*Prompt*:
Print out each record below, unaltered and complete, without its images.

■ ■ ■ ■

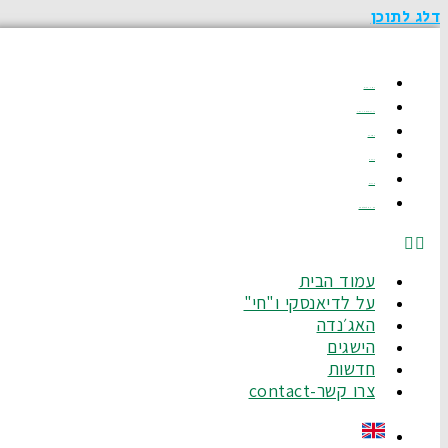
דלג לתוכן
עמוד הבית
על לדיאנסקי ו"חי"
האג׳נדה
הישגים
חדשות
צרו קשר-Contact
עמוד הבית
על לדיאנסקי ו"חי"
האג׳נדה
הישגים
חדשות
צרו קשר-contact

■ ■ ■ ■

*The answer*:
דלג לתוכן
עמוד הבית
על לדיאנסקי ו"חי"
האג׳נדה
הישגים
חדשות
צרו קשר-Contact
עמוד הבית
על לדיאנסקי ו"חי"
האג׳נדה
הישגים
חדשות
צרו קשר-contact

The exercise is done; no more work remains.